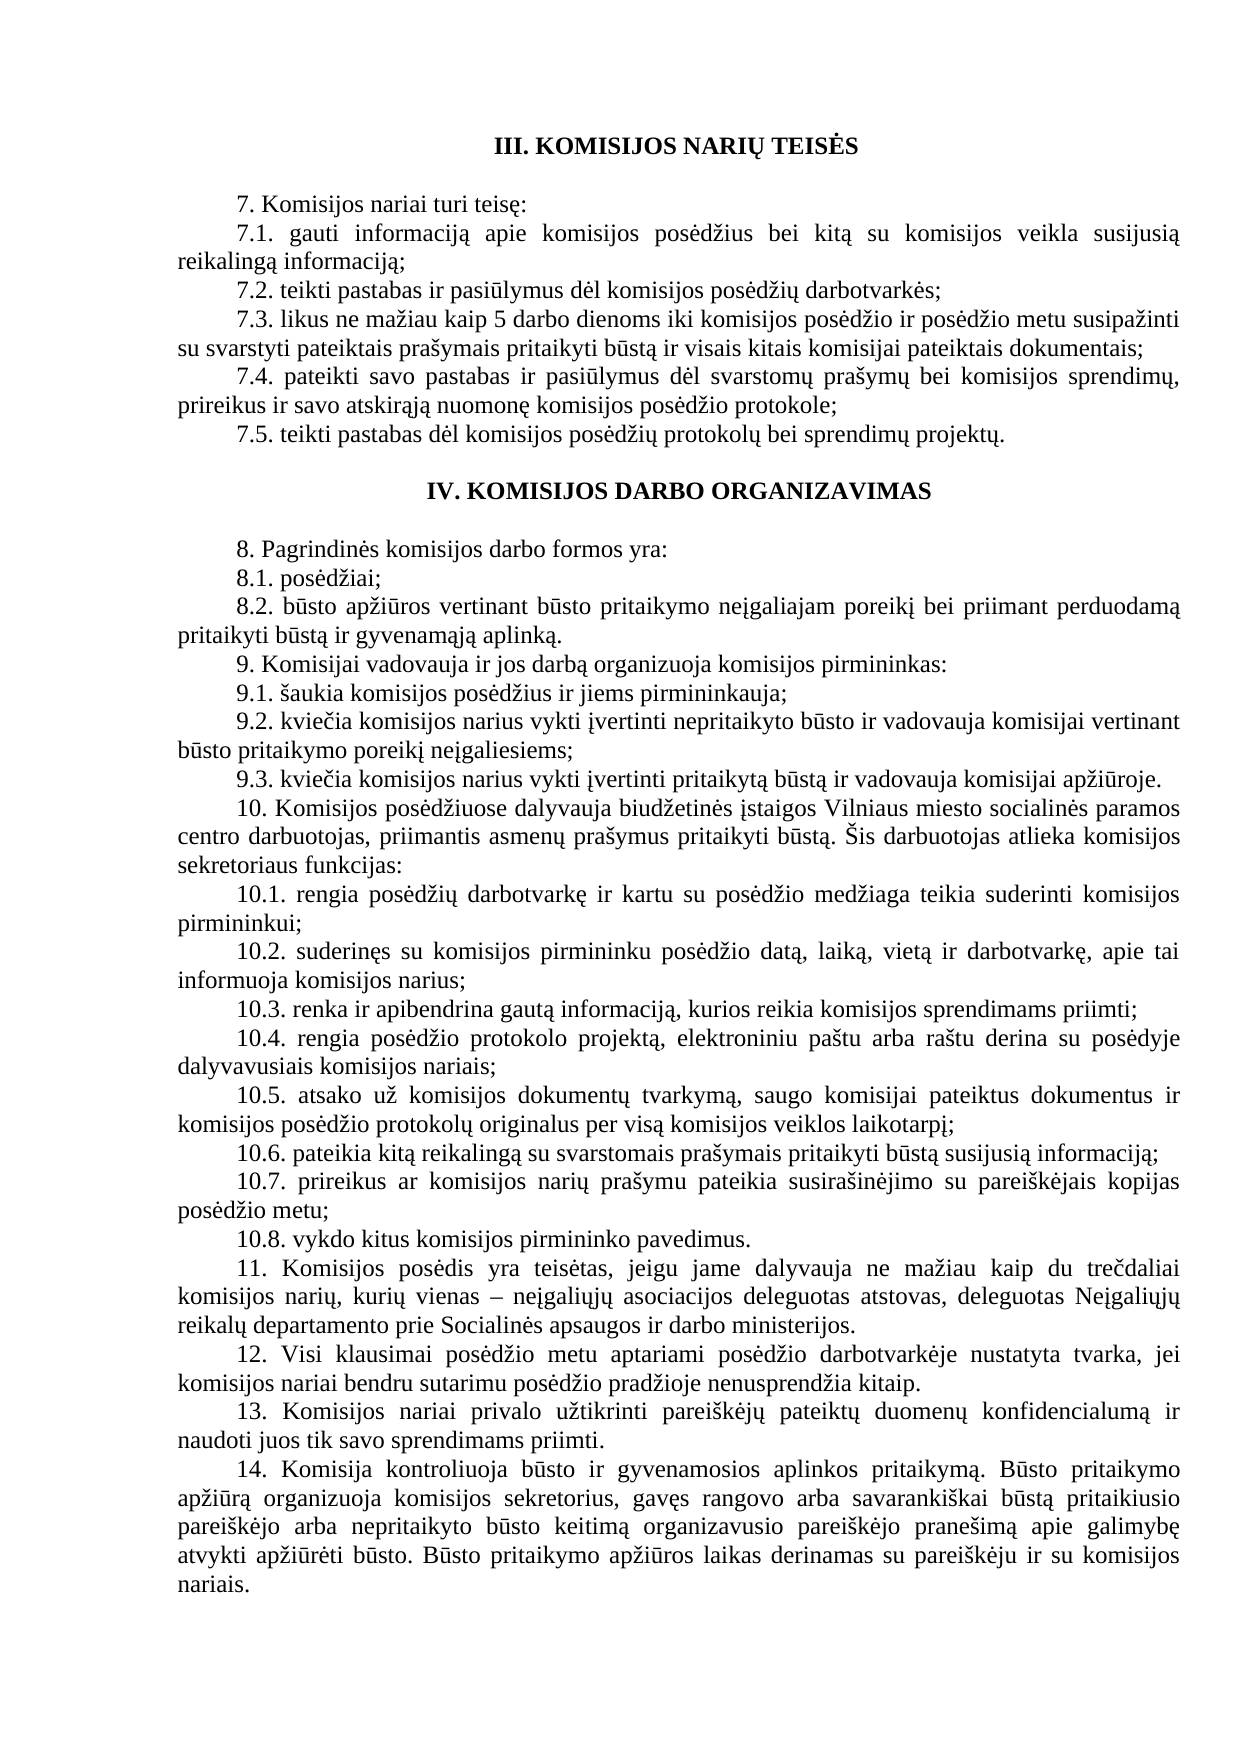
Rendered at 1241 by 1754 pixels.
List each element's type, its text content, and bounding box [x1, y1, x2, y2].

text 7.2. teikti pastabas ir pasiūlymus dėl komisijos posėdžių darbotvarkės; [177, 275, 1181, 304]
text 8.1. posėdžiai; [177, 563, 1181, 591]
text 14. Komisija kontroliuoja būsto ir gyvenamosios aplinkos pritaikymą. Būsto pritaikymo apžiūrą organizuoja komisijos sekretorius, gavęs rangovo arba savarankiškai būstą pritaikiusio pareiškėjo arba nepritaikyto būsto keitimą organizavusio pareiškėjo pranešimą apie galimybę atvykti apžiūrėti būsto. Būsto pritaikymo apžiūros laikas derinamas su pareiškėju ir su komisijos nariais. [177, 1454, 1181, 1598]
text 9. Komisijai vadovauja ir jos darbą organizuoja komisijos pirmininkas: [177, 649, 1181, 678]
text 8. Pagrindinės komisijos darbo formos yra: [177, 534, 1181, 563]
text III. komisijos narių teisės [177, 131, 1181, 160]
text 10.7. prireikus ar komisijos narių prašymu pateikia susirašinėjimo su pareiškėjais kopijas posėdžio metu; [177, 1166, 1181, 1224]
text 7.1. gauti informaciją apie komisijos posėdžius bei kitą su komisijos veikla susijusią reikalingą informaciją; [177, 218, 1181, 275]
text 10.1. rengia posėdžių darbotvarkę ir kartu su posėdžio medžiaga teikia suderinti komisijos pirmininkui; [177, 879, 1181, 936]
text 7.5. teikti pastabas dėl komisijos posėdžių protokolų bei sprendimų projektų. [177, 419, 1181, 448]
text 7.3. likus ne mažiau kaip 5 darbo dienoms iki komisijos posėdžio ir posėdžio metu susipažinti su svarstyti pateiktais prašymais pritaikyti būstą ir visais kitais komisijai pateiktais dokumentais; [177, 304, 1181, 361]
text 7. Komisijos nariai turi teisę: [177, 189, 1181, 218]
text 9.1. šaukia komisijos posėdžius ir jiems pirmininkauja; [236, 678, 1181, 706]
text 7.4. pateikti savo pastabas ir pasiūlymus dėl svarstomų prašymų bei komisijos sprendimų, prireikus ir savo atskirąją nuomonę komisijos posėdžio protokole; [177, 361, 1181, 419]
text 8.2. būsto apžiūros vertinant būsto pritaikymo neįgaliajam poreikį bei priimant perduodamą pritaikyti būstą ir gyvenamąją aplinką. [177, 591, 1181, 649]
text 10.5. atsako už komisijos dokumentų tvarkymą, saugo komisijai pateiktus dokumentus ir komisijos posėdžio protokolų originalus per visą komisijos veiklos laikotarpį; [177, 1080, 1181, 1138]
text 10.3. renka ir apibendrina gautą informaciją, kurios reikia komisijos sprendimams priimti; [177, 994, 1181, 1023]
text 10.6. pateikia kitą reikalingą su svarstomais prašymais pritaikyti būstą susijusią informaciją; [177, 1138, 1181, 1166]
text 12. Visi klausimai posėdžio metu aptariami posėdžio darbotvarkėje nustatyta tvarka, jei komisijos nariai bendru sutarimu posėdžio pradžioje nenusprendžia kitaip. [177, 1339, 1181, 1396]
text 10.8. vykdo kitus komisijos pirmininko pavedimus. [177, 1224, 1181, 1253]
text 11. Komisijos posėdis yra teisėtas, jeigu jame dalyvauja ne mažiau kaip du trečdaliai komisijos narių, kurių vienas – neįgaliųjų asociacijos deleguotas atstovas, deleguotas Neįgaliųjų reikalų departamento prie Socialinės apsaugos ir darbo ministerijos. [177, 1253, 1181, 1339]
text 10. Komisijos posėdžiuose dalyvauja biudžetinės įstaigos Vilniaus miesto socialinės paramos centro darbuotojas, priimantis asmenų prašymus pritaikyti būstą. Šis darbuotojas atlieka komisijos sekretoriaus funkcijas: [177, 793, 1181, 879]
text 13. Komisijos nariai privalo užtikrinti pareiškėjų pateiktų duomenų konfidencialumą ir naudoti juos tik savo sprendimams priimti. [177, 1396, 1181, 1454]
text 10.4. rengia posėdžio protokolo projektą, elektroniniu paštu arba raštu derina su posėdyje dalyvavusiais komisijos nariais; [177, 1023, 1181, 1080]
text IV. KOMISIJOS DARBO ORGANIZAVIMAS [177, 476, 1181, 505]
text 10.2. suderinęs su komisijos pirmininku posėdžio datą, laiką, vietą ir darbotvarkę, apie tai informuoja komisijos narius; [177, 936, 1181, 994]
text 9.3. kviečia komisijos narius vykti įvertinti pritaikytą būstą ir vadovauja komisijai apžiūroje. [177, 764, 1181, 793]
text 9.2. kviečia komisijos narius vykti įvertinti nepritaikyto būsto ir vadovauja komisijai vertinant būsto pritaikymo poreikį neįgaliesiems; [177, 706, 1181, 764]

...

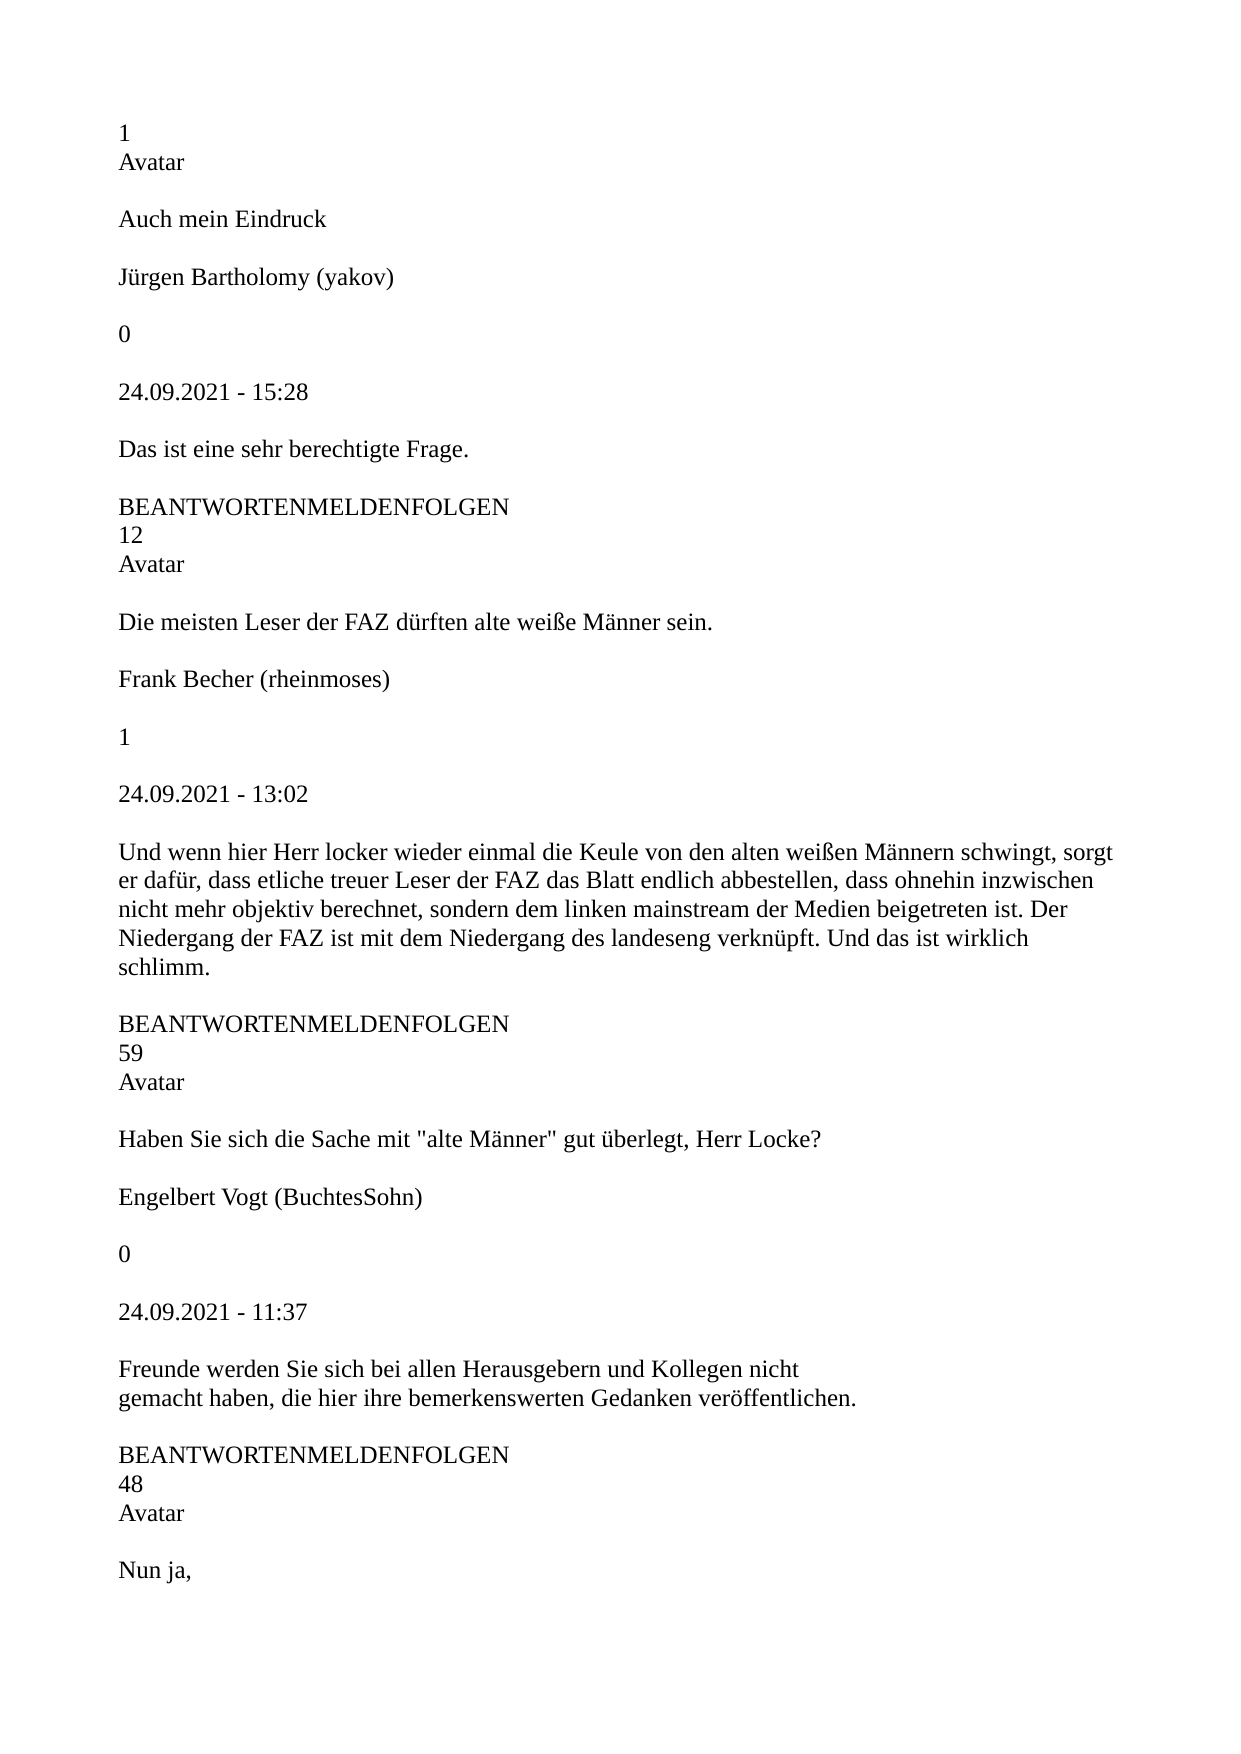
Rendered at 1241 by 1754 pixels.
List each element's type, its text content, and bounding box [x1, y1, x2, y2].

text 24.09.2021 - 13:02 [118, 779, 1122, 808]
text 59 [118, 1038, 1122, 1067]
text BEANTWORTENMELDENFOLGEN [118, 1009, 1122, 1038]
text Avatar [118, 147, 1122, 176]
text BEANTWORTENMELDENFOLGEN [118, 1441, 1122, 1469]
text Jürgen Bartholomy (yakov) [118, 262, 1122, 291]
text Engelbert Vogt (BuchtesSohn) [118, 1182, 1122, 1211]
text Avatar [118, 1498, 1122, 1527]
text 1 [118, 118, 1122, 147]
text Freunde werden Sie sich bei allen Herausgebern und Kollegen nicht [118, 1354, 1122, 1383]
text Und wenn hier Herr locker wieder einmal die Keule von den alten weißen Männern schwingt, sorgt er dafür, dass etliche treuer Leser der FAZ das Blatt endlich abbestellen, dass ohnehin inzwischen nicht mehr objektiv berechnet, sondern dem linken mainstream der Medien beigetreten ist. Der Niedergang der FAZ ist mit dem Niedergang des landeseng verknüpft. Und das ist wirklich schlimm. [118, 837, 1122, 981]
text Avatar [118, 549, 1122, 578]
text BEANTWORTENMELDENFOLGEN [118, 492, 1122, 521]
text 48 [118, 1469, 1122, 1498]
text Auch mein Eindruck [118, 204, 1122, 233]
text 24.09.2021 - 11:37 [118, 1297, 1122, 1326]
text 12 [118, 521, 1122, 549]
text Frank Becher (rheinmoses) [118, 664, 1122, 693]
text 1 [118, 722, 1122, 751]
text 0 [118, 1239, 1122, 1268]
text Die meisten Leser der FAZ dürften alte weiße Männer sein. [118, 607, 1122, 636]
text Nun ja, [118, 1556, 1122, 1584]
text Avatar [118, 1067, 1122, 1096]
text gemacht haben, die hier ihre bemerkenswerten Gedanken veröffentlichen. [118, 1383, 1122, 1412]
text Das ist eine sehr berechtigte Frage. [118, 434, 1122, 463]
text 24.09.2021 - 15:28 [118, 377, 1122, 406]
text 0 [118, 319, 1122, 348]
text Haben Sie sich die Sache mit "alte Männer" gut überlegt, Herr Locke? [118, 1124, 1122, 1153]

→ Task instructions
Count the lines in the material above that contain the string "narius". Reply with only the number.

→ Task result
3